Pinaki, I've presented evidence from several lines that may be confusing the
matter.

>
> As the trace suggests
> > B:2436.isDetached() = false
> > B:2436.getDetachedState() = null
>
> OpenJPA sees neither a detached state nor a version field -- determines B
> to
> be new -- tries to enforce that B has no primary key value because it is
> instructed by @GeneratedValue to auto-generate the primary key -- but B
> does
> have a non-default primary key value -- and results into a long stack
> trace.
>

The above trace segment is from my unittest that produces the "encountered
unmanaged object" error. It is not from the case that produces the
non-default primary key error. I understand you are just giving me a lot of
background so it probably doesn't matter, I just don't want you trying to
"piece together" the evidence when the pieces are not from the same puzzle.


>
> So the process/mechanics (SOAP, deserialization whatever) that has
> instantiated B-2436 has to aid OpenJPA by either retaining its detach state
> field marker or a non-default version field value.
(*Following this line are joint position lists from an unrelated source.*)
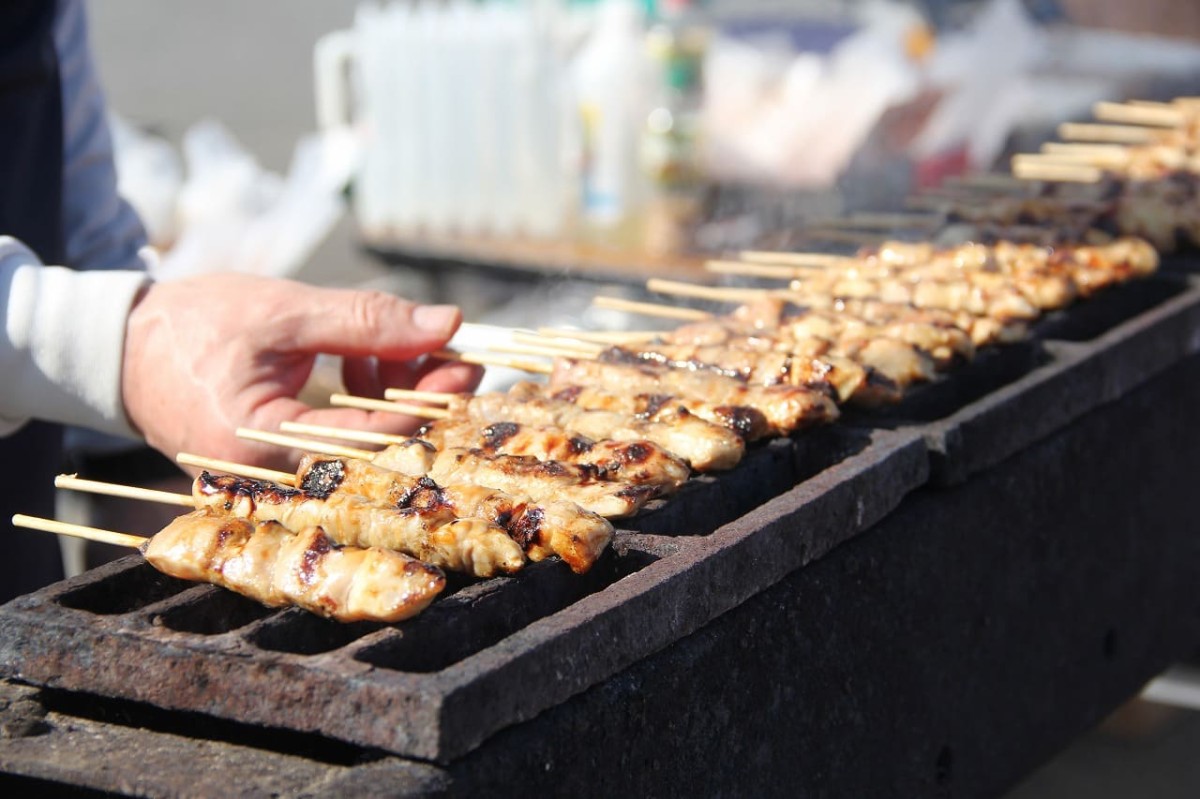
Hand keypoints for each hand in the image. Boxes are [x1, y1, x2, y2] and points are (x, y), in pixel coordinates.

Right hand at [121, 273, 481, 470]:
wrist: (121, 347)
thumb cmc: (190, 324)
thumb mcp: (283, 311)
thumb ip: (366, 320)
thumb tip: (446, 324)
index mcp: (263, 447)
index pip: (374, 434)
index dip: (431, 397)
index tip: (467, 359)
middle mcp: (272, 477)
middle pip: (376, 444)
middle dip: (418, 393)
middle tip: (450, 349)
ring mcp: (276, 474)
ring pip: (363, 439)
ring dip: (388, 389)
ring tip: (380, 343)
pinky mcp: (281, 461)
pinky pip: (341, 437)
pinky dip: (359, 397)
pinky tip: (354, 359)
It sounds like a version field may help, and I intend to add one someday,
but I would prefer to figure out why this is happening. Maybe it's a bug in
OpenJPA that could be fixed or something about my coding style that could be
better.


> Otherwise OpenJPA has no
> way to determine that B-2436 is actually a detached instance.
>
> I would think that this would fail, but it works. Can you explain why?

EntityA a = new EntityA();
EntityB b = new EntityB();
b.setId(123); // EntityB with id 123 exists in db, but clearly b is not
managed or detached
a.setB(b);
em.persist(a);


> However, there is another option which does not require serialization
> signature change -- used @DeatchedState annotation on a non-persistent
> Object field in your domain classes.
>
> The docs state:
>
> The OpenJPA enhancer may add a synthetic field to detachable classes to
> hold detached state.

It "may"? Does that mean it will if it needs to? I decompiled an entity
class and it contains these 2 lines:

protected transient StateManager pcStateManager;
private transient Object pcDetachedState;

So it doesn't look to me like adding @DetachedState will change anything.

-- 
Daryl Stultz
_____________________________________
6 Degrees Software and Consulting, Inc.